» DIRECTIVE
What is needed is a faithful copy of all the entries, with no pictures in it.

Segment Start: RECORDS SUPPLIED

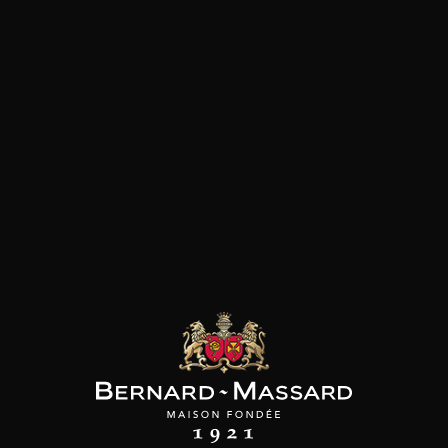
ENA FUCCI
ELENA FUCCI
MAISON BROTTE
Sceg
Titolo by Amphora
Esprit Côtes du Rhône
2022
2020
2023
22
50
/
/
75cl /
Produit indisponible
,82€
,02€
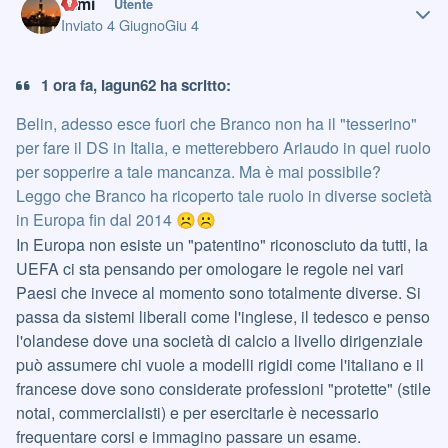
Cimi
Utente
Inviato
4 Giugno
Giu 4
1 ora fa, Iagun62 ha scritto:
Belin, adesso esce fuori che Branco non ha il "tesserino"
per fare il DS in Italia, e metterebbero Ariaudo in quel ruolo
per sopperire a tale mancanza. Ma è mai possibile?
Leggo che Branco ha ricoperto tale ruolo in diverse società
in Europa fin dal 2014
☹️
☹️
In Europa non esiste un "patentino" riconosciuto da tutti, la
UEFA ci sta pensando per omologare le regole nei vari
Paesi che invece al momento sono totalmente diverse. Si
passa da sistemi liberali come l'inglese, il tedesco e penso
l'olandese dove una società di calcio a livello dirigenziale
può assumere chi vuole a modelli rigidi come l'italiano e il
francese dove sono considerate professioni "protette" (stile
notai, commercialisti) e per esercitarle è necessario
frequentare corsi e immagino passare un esame.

Segment End: RECORDS SUPPLIED

» REPLY
ENA FUCCI
ELENA FUCCI
MAISON BROTTE
Sceg
Titolo by Amphora
Esprit Côtes du Rhône
2022
2020
2023
22
50
/
/
75cl /
Produit indisponible
,82€
,02€
Cimi
Utente
Inviato
4 Giugno
Giu 4
1 ora fa, Iagun62 ha scritto:
Belin, adesso esce fuori che Branco non ha il "tesserino"
per fare il DS in Italia, e metterebbero Ariaudo in quel ruolo
per sopperire a tale mancanza. Ma è mai possibile?
Leggo che Branco ha ricoperto tale ruolo in diverse società
in Europa fin dal 2014
☹️
☹️
In Europa non esiste un "patentino" riconosciuto da tutti, la
UEFA ci sta pensando per omologare le regole nei vari
Paesi che invece al momento sono totalmente diverse. Si
passa da sistemi liberali come l'inglese, il tedesco e penso
l'olandese dove una società di calcio a livello dirigenziale
può assumere chi vuole a modelli rigidi come l'italiano e il
francese dove sono considerate professioni "protette" (stile
notai, commercialisti) e per esercitarle è necessario
frequentare corsi e immagino passare un esame.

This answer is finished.